Each year, City Planner Richard Osborne said, the commission highlights projects within its jurisdiction that are good examples of historic preservation or improvement work in order to celebrate May as National Historic Preservation Month. Ordinarily the commission would honor a commercial and a residential project, but in 2014 two commercial projects stood out.
“There were two excellent improvement awards ... those projects just stood up head and shoulders above the others,” Osborne said.
Sprague said he and his family did all the work on the 120 S. Gilmer St. building that now houses his restaurant, Louie’s Cafe. Winning the award was flattering, he added.
“We’ve been in business for four years and it’s kind of the first award we’ve ever won. So it was exciting to win one. I designed and built it. I did all of the design and construction work, so to get the recognition for it was very rewarding,” Sprague said.
When Sprague began considering moving his restaurant from its former location on Joe Frank Harris Parkway in the Goodwill shopping center, he looked at the small building on Tennessee Street that once housed the Johnny Mitchell’s Express restaurant. Although he thought the location was too small, with too little parking, Sprague later found out he could acquire the building next to it.
“I’m the kind of guy — I just look around to try to figure out how things work and I said, ‘Well if I join these two buildings together we could use the one building as a kitchen and one building as a dining room and we’d have the parking lot out across Mission Tire,’” he said.
The dining area, according to Osborne, was once used for various automotive applications and later restaurant and office spaces. The structure dates back to the 1920s, at least.
“We’ve got access to [a] fire insurance map from the 1920s showing that that building was there at least from 1927 and most likely before then. ... But really just taking down the covered up area and showing those windows, doing so much outside and inside work, was just a labor of love for sure for Will and his wife,” Osborne said.
The windows facing Gilmer Street and the intersection of Tennessee, Leake and Gilmer streets, had always been part of the building, Sprague said.

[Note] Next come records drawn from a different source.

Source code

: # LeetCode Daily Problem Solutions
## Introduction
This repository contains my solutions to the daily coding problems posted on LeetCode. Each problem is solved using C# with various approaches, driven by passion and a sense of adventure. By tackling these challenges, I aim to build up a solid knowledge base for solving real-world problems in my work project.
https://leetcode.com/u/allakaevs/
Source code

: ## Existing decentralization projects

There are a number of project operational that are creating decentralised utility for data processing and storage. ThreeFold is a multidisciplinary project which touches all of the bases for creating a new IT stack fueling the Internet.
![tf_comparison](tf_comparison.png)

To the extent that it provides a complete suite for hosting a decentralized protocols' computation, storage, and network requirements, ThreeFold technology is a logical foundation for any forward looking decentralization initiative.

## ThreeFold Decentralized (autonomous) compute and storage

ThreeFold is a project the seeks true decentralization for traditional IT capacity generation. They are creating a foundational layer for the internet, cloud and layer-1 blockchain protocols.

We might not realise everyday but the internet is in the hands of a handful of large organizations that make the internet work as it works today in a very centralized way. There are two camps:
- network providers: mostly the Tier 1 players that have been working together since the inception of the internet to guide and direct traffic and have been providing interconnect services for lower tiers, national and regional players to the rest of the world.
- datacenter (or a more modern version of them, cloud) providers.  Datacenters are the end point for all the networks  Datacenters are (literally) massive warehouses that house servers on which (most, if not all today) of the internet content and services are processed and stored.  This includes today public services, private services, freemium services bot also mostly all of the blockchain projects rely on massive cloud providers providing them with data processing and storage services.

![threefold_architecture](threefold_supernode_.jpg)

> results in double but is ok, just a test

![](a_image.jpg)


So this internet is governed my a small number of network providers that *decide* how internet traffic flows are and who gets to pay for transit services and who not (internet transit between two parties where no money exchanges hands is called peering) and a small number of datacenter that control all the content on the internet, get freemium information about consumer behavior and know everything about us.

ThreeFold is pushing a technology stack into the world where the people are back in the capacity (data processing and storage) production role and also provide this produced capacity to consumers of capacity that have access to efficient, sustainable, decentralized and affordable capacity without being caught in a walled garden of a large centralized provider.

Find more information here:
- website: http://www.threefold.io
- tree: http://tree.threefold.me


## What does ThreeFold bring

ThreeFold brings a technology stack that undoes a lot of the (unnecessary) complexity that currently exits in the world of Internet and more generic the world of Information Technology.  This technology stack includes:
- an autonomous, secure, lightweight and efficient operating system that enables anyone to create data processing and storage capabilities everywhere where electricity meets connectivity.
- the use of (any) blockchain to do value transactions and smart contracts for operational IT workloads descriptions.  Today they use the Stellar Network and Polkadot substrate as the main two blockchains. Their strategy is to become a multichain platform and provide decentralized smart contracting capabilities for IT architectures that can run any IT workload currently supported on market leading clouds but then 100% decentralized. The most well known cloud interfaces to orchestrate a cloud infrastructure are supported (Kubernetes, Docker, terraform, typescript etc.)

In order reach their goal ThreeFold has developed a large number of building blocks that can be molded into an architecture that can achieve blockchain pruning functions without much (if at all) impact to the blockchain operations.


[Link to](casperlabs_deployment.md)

“The windows were there. They were actually behind that old vinyl siding that had been there for years — we figure sometime in the early 1980s,” he said. “The frames were there. The windows — a lot of glass was broken. There was a lot of paint on the windows where people had like blacked them out for various things.
“We wanted to use the windows because it’s a beautiful facade to have the windows up. So we cleaned out the windows, wire brushed all of them. I used automotive paint, you know, painted them back up and had a glass guy come in and put the glass back in it.”
Sprague said he wanted to keep as much of the building as original as possible, though he did have to add an interior divider to compensate for an uneven floor created after years of concrete pourings.
“We just wanted to keep it open, try to keep as much original stuff as possible. The wall in the back is over 100 years old. We don’t know exactly when it was built, but we figure somewhere around 1900. The ceiling in there is the original ceiling. That was originally a carriage house from what they tell me at the historical preservation society,” Sprague said.
The property at 123 W. Main St. restored by Goss was once a probation office, and was in need of repair, Osborne said, due to water damage on its outer wall.
“The inside and out of that space is just amazing. The difference of what it was, in particular the side wall that had a lot of damage to it was just a night and day change to the brick facade that’s on there now. People driving up and down Main Street have a lot better view of it,” he said.
Awarding Sprague’s and Goss’ projects was a good way to kick off the city’s celebration of National Historic Preservation Month, Osborne said. He believed such celebrations were necessary in order to help preserve Cartersville’s downtown and contribute to economic growth.
“It’s difficult and expensive to create a brand-new downtown. Some Atlanta suburbs have done that over the last 20 years with mixed results, depending if you’re in Cobb County or Gwinnett County or other places. Cartersville is lucky and blessed to have a downtown that’s been kept up over the years and particularly the 1990s when people like John Lewis have taken huge steps to privately improve downtown,” he said. “The renovation and resurgence of downtown for being a seven-days-a-week operation and operating just as much at night as it is the daytime, that’s the goal of the private merchants, the Downtown Development Authority, and the city of Cartersville wants to do what we can to encourage continued economic development growth downtown. Historic preservation is one more tool to help economic development for the downtown area.”
Today the city will host a meet and greet for the commercial and residential property owners in the city’s local historic districts. Those who own property in the Cherokee-Cassville, Downtown Business District, Granger Hill, Olde Town and West End historic districts are invited to the meet and greet at 6 p.m. at the Cartersville Civic Center, 435 W. Main St. City Attorney David Archer is slated to speak about the history of Cartersville, while Goss will talk about the upcoming Spring Ramble that is coming the weekend of May 17.